The folks at Cutting Ball Theatre, who are celebrated for their erudite, insightful takes on old-fangled classics, are happy to oblige audiences with a few amendments, namely, an update that coincides with the polymorphous perversions of a San Francisco backdrop, but they’re not cutting out any of the odious bon mots about gender roles (like this missive from Act V: “Such duty as the subject owes the prince, Even such a woman oweth to her husband.”). In nearly every aspect (save the obvious polishing-off of antiquated gags and tropes), the Cutting Ball’s version is gloriously loyal to the original.

In an infamous battle of the sexes, "Taming" features fabled pair, Katherina and Petruchio, who attempt to snooker each other and get the upper hand. Katherina is the eponymous “shrew,” who must be wooed and “tamed” by Petruchio in order for her beautiful sister Bianca to entertain her own suitors (an arbitrary conclusion that’s reached by the girls’ father). Thus ensues an epic charade full of bawdy, feather-tickling humor and Shakespeare’s requisite subtext of deceit and illusion (a.k.a. lots of lords in disguises and excessive gender switching).

What makes this version a bit more refreshing than your typical barbfest is the little-known induction, a story-within-a-story device that effectively transforms the play from a mere commentary on gender politics to a deft examination of the performance of identity. Spectators are introduced to a set that’s dappled with graffiti, while the primal throb of club music pulses in the background, and leather daddies and drunkards commune on the streets of San Francisco.

● **Instruction A**: In the theater review, reproduce the stretch from "The folks at" through "to the original.".
● **Instruction B**: In the theater review, who decides that Katherina must be tamed before Bianca can entertain her own suitors?
● **Instruction C**: Write what comes next in the theater review of the Cutting Ball production, starting after its last sentence.

● **Recorded information**:
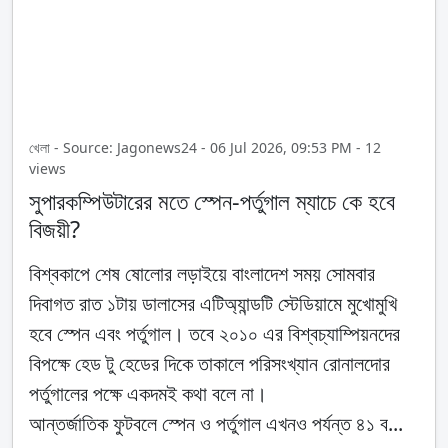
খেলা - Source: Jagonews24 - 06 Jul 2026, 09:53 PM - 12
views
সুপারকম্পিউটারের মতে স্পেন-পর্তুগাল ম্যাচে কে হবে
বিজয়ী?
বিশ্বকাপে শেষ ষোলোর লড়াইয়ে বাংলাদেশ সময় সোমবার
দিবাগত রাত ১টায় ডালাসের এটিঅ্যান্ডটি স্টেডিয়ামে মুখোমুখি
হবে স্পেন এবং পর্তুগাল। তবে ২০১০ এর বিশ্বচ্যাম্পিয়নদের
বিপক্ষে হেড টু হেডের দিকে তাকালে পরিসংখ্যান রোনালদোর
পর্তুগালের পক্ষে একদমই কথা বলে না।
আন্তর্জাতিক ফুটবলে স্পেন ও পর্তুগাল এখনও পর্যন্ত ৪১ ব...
...
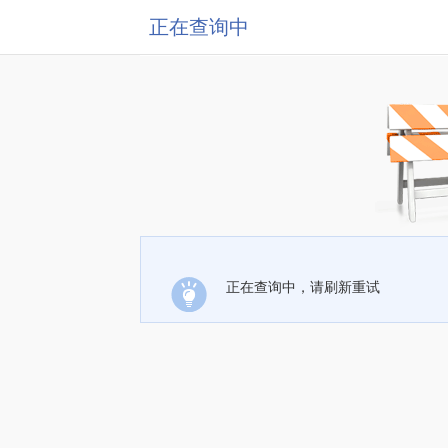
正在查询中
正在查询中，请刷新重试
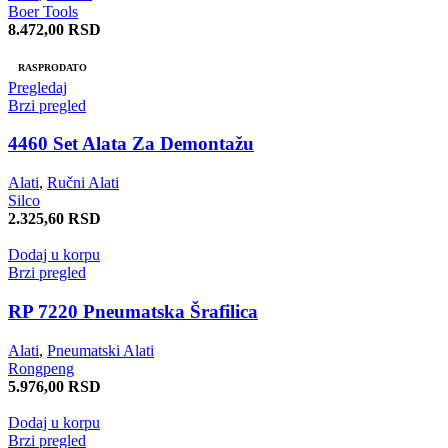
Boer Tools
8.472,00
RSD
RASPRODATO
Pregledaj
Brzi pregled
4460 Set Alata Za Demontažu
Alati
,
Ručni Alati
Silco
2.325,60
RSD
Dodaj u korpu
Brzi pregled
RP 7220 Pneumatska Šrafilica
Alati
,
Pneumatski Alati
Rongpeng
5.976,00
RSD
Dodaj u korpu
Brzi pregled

● **Result A**:
The folks at Cutting Ball Theatre, who are celebrated for their erudite, insightful takes on old-fangled classics, are happy to oblige audiences with a few amendments, namely, an update that coincides with the polymorphous perversions of a San Francisco backdrop, but they’re not cutting out any of the odious bon mots about gender roles (like this missive from Act V: “Such duty as the subject owes the prince, Even such a woman oweth to her husband.”). In nearly every aspect (save the obvious polishing-off of antiquated gags and tropes), the Cutting Ball’s version is gloriously loyal to the original.

● **Result B**: The girls' father.

● **Result C**:
A lord (played by Paige Rogers, promenading in an animal skin coat and glamorous, oversized sunglasses) and his entourage come upon an inebriated lech named Christopher Sly (played by David Sinaiko) who’s sprawled out on the stage, presumably awash in post-Folsom Street Fair overstimulation. When Sly comes to, the lord convinces him that he’s actually an aristocrat, and after a few inconsequential ha-ha moments, puts on a play for Sly’s entertainment.

The play within a play is none other than the shrew story, and extra layers of identity are posed and discarded as the lord, his entourage, and Sly transform into the characters in the story. Hierarchies of power and class crumble, as Sly takes on the role of the loutish Petruchio and the lord assumes that of Katherina. Abrupt switches in identity that point to the ephemeral and ultimately capricious nature of social roles abound throughout the intricate mise-en-scene. Bianca’s most ardent suitor, a nobleman named Lucentio (played by Chad Deverman) pretends to be a penniless tutor, while his servant Tranio (played by Ponder Goddard) assumes Lucentio’s station.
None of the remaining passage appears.